Until this issue is resolved, ARM64 recommends not using reserved-memory.
This is follow-up report.
When using reserved-memory of Linux Kernel from a DMA device, you need to specify either no-map or reuseable for device-tree.
In case of no-map
, the DMA memory pool mechanism in driver/base/dma-coherent.c
is used.
In case of reuseable
, the CMA memory pool mechanism in driver/base/dma-contiguous.c
is used.
The Kernel Panic pointed out in this issue occurs with the no-map
(that is, the DMA memory pool mechanism). I do not know the cause of Kernel Panic yet.

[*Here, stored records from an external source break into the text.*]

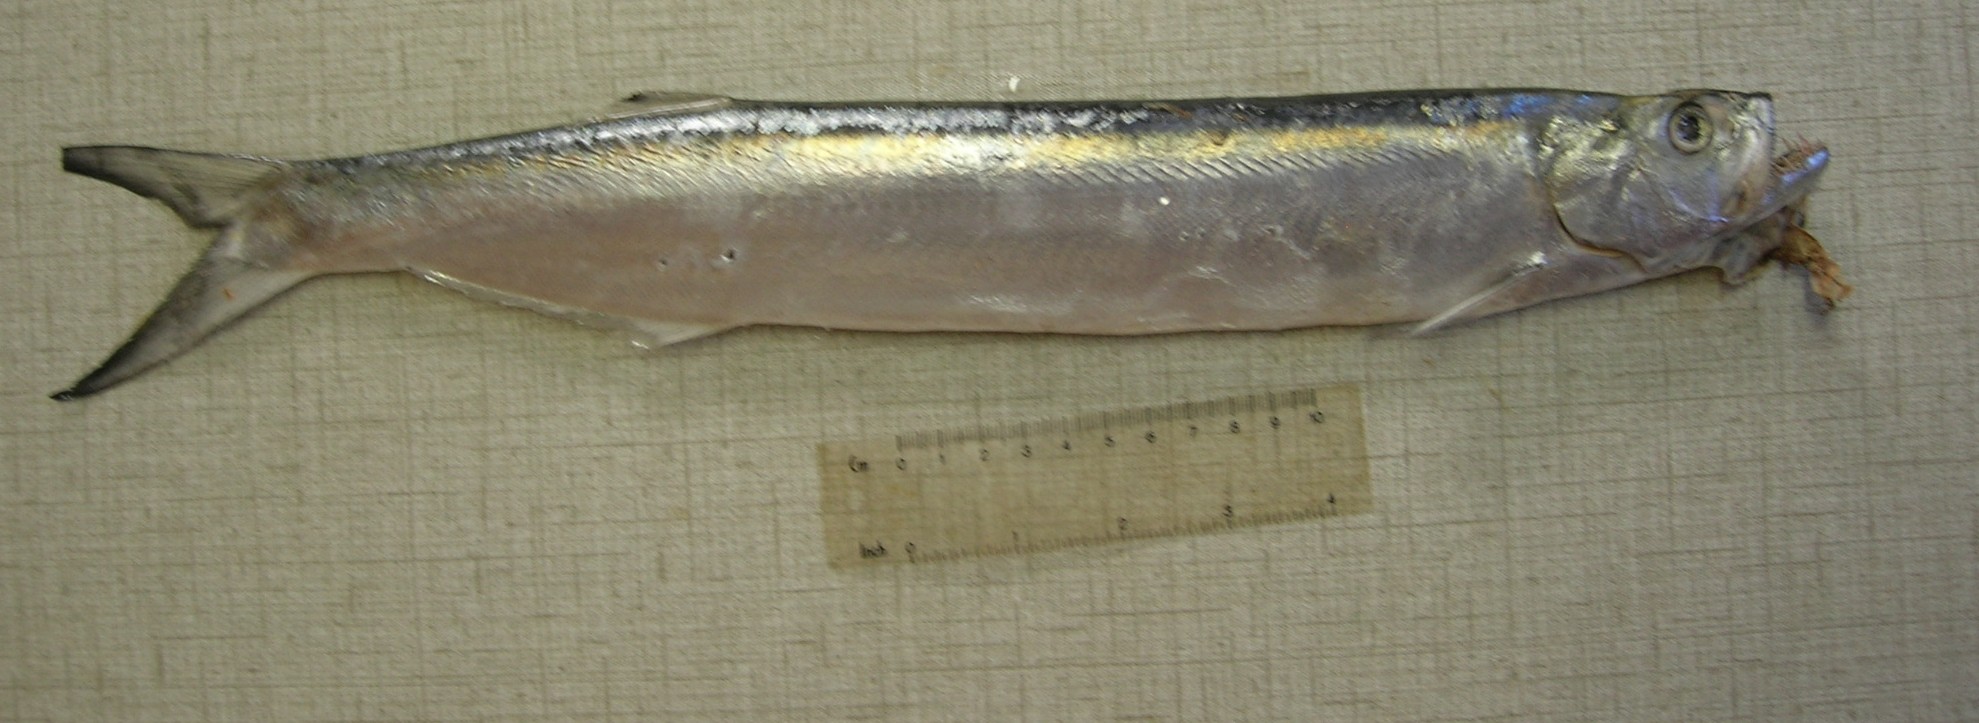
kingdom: Animalia
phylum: Chordata
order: Clupeiformes
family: Chirocentridae
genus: Chirocentrus
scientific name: Chirocentrus dorab
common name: Wolf herring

If you use udmabuf with reserved-memory, specify reusable
and use the CMA memory pool mechanism.
When using the CMA memory pool mechanism, please set the device-tree as follows.
reserved-memory {
#address-cells = <2>;
#size-cells = <2>;
ranges;
dma_region: dmaregion@7c000000 {
compatible = "shared-dma-pool";
reg = <0x0 0x7C000000 0x0 0x04000000>;
reusable;
};
};
dma:dma@7c000000 {
compatible = "ikwzm,udmabuf-0.10.a";
device-name = "dma_region";
minor-number = <0>;
memory-region = <&dma_region>;
size = <0x04000000>;
};
When using the CMA memory pool mechanism, in addition to specifying reusable
, care must be taken for address and size alignment.